Listed entries below:

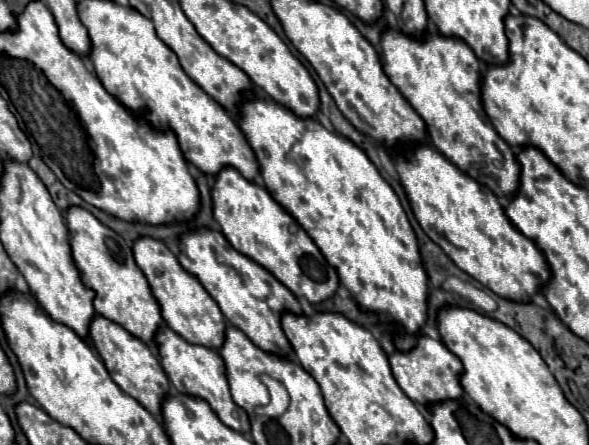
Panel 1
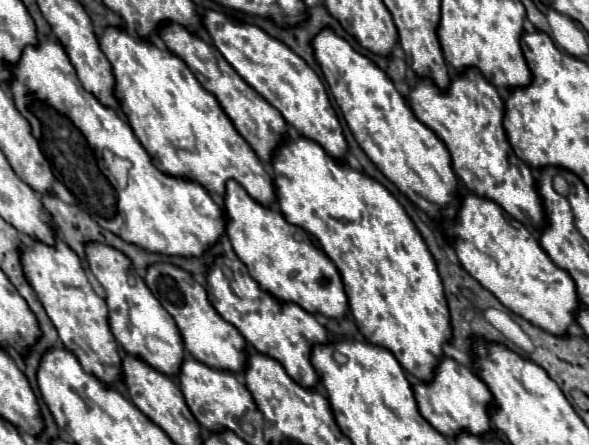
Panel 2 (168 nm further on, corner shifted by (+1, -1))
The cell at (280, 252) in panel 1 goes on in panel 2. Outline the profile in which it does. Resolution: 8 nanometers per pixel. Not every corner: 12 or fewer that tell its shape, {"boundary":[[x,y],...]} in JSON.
{"boundary":[[226,183],[234,253],[264,291],[332,319],[342,277],[304,229]]}

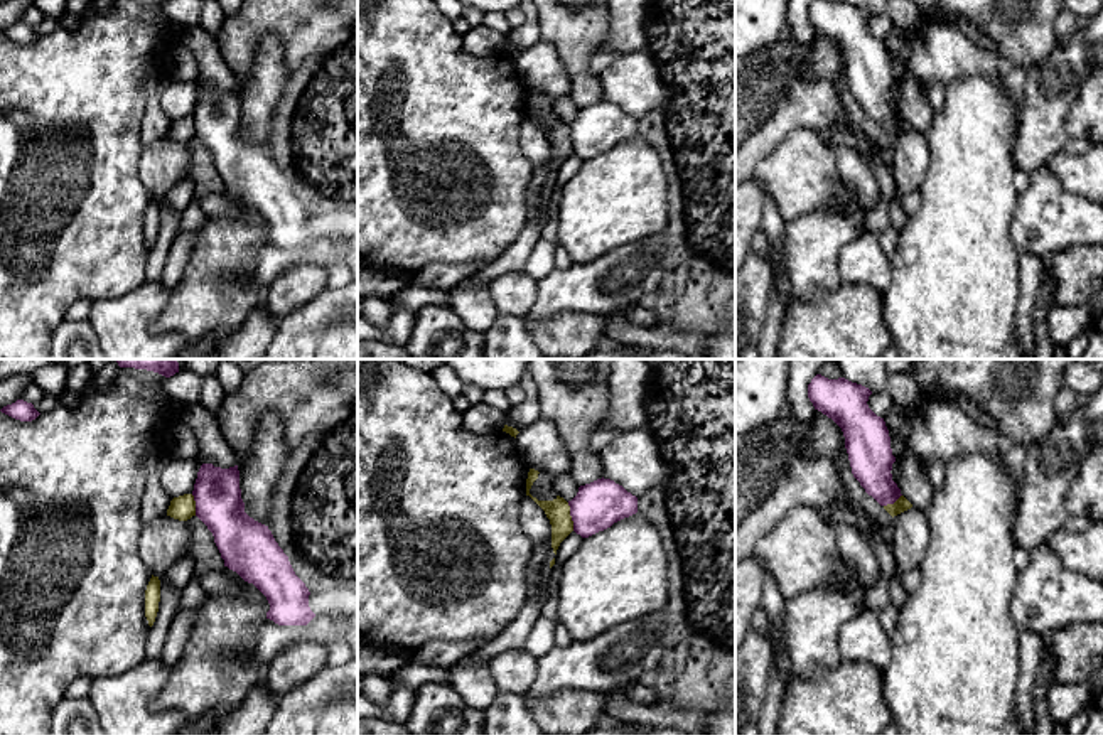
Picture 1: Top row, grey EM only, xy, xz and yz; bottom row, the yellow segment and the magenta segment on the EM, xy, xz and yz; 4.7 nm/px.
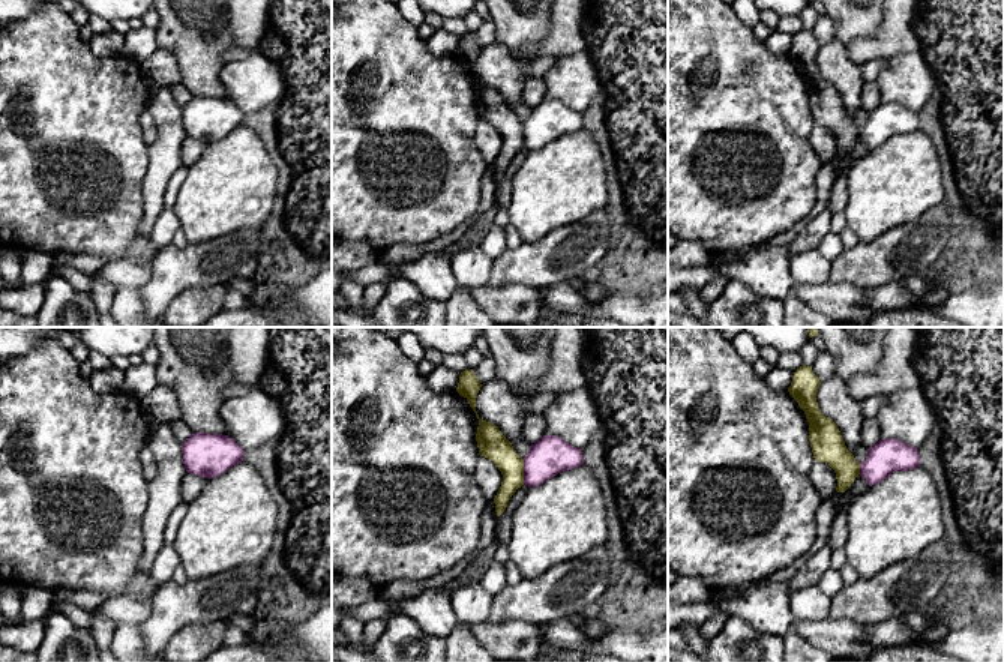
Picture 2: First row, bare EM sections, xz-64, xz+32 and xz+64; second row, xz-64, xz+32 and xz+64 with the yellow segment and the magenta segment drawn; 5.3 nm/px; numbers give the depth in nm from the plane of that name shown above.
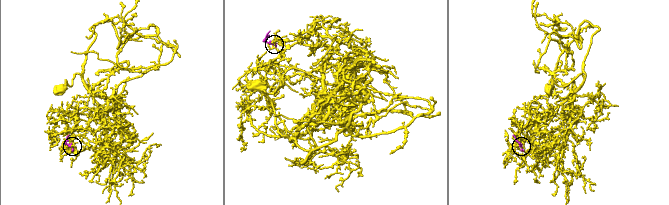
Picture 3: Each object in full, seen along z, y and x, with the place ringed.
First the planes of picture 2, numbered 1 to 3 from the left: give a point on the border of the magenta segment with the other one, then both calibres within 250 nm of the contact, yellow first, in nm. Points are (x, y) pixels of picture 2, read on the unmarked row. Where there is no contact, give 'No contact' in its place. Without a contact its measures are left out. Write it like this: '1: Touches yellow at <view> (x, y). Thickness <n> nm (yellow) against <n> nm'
1: No contact
2: Touches yellow at xz+32 (523, 135). Thickness 160 nm (yellow) against 200 nm
3: Touches yellow at xz+64 (859, 132). Thickness 180 nm (yellow) against 190 nm

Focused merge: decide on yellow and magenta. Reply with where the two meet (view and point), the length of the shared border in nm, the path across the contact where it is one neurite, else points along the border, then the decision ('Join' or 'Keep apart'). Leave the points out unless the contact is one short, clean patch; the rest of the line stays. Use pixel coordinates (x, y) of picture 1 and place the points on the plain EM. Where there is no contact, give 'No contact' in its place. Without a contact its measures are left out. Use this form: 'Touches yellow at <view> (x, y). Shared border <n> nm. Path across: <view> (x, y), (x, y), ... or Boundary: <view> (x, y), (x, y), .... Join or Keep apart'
Touches yellow at xz (570, 139). Shared border 140 nm. Boundary: xz (567, 125), (574, 152). Keep apart

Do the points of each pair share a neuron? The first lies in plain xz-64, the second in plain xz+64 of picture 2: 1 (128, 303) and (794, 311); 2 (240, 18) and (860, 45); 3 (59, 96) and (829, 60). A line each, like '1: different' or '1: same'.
1: same
2: same
3: different

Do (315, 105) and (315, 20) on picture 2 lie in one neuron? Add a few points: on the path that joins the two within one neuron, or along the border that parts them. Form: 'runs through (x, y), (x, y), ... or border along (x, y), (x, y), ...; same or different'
runs through (315, 84), (315, 41); same

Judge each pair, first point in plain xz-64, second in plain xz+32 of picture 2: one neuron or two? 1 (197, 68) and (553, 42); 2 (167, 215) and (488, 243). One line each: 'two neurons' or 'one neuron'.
1: two neurons
2: one neuron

End of Listed entries.

— Task —
Starting at the first line of the data, set down each line exactly until you have copied the line with "Panel 2 (168", but leave the pictures out.

— Answer to the problem —
Panel 1
Panel 2 (168 nm further on, corner shifted by (+1, -1))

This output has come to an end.